Each line of the listing below should come back exactly as it is.
────────────────────
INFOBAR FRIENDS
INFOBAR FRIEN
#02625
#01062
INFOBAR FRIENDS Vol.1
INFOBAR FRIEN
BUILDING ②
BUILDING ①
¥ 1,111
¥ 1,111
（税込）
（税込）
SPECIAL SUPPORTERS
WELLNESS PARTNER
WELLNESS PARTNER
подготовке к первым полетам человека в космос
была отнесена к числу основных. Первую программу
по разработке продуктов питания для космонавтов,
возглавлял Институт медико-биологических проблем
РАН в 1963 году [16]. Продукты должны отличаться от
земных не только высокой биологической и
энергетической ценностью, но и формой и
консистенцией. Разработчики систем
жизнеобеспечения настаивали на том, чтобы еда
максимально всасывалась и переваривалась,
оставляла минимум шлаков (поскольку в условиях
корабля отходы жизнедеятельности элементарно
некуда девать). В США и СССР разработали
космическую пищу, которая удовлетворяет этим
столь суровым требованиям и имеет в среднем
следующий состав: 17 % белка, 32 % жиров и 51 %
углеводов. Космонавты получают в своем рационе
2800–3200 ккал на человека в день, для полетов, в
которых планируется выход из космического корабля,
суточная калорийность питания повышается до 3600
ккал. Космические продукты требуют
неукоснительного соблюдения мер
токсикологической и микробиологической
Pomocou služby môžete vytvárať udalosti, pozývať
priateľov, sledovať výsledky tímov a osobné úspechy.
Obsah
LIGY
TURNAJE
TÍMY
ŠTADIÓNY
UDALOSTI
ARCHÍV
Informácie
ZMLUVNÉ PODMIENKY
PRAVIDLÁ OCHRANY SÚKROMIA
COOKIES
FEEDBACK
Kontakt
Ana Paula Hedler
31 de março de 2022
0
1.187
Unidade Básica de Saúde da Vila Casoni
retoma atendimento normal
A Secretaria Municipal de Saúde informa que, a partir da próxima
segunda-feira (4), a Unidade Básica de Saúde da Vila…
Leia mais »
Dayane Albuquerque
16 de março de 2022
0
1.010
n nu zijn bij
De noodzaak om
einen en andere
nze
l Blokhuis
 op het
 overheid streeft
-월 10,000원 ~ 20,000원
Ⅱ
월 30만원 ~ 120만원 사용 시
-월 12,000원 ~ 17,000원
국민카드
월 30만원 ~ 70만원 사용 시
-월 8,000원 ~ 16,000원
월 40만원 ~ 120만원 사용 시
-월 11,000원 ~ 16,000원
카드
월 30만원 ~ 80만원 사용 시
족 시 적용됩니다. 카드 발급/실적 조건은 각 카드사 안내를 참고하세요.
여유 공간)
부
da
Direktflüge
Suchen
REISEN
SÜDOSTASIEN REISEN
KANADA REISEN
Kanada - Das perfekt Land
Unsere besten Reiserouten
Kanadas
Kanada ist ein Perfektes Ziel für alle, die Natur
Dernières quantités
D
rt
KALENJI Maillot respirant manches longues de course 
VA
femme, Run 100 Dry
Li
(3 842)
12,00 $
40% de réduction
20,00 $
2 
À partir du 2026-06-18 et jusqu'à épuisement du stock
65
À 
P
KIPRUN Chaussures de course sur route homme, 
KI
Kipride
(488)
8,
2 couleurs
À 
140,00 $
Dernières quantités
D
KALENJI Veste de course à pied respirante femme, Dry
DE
────────────────────
◆ Answer for this exercise ◆
INFOBAR FRIENDS
INFOBAR FRIEN
#02625
#01062
INFOBAR FRIENDS Vol.1
INFOBAR FRIEN
BUILDING ②
BUILDING ①
¥ 1,111
¥ 1,111
（税込）
（税込）
SPECIAL SUPPORTERS
WELLNESS PARTNER
WELLNESS PARTNER
подготовке к первым полетам человека в космос
была отнесена к числу основных. Первую программу
по разработке продуктов питания для космонавтов,
возглавлял Институт медико-биологических проблем
РАН в 1963 году [16]. Продукты должны отличаться от
земных не только высокой биологической и
энергетической ценностью, но и формой и
консистенцией. Разработчики систем
жизнеобеспечения настаивали на том, чтобы еда
максимально всасывалась и переваривалась,
оставляла минимум шлаков (поскольку в условиях
корабля отходы жизнедеятельности элементарно
некуда девать). В США и СССР разработали
космическую пищу, которая удовлетворяет этим
столь суровым требованиям и имеет в среднем
следующий состав: 17 % белка, 32 % жиров и 51 %
углеводов. Космонавты получают в своем рационе
2800–3200 ккал на человека в день, для полетов, в
которых планируется выход из космического корабля,
суточная калорийность питания повышается до 3600
ккал. Космические продукты требуют
неукоснительного соблюдения мер
токсикологической и микробиологической
Pomocou služby môžete vytvárať udalosti, pozývať
priateľov, sledovať výsledky tímov a osobné úspechy.
Obsah
LIGY
TURNAJE
TÍMY
ŠTADIÓNY
UDALOSTI
ARCHÍV
Informácie
ZMLUVNÉ PODMIENKY
PRAVIDLÁ OCHRANY SÚKROMIA
COOKIES
FEEDBACK
Kontakt
Ana Paula Hedler
31 de março de 2022
0
1.187
Unidade Básica de Saúde da Vila Casoni
retoma atendimento normal
A Secretaria Municipal de Saúde informa que, a partir da próxima
segunda-feira (4), a Unidade Básica de Saúde da Vila…
Leia mais »
Dayane Albuquerque
16 de março de 2022
0
1.010
n nu zijn bij
De noodzaak om
einen en andere
nze
l Blokhuis
 op het
 overheid streeft
-월 10,000원 ~ 20,000원
Ⅱ
월 30만원 ~ 120만원 사용 시
-월 12,000원 ~ 17,000원
국민카드
월 30만원 ~ 70만원 사용 시
-월 8,000원 ~ 16,000원
월 40만원 ~ 120만원 사용 시
-월 11,000원 ~ 16,000원
카드
월 30만원 ~ 80만원 사용 시
족 시 적용됩니다. 카드 발급/실적 조건은 각 카드사 안내를 참고하세요.
여유 공간)
부
da
Direktflüge
Suchen
REISEN
SÜDOSTASIEN REISEN
KANADA REISEN
Kanada - Das perfekt Land
Unsere besten Reiserouten
Kanadas
Kanada ist ein Perfektes Ziel für alle, die Natur
Dernières quantités
D
rt
KALENJI Maillot respirant manches longues de course 
VA
femme, Run 100 Dry
Li
(3 842)
12,00 $
40% de réduction
20,00 $
2 
À partir du 2026-06-18 et jusqu'à épuisement du stock
65
À 
P
KIPRUN Chaussures de course sur route homme, 
KI
Kipride
(488)
8,
2 couleurs
À 
140,00 $
Dernières quantités
D
KALENJI Veste de course à pied respirante femme, Dry
DE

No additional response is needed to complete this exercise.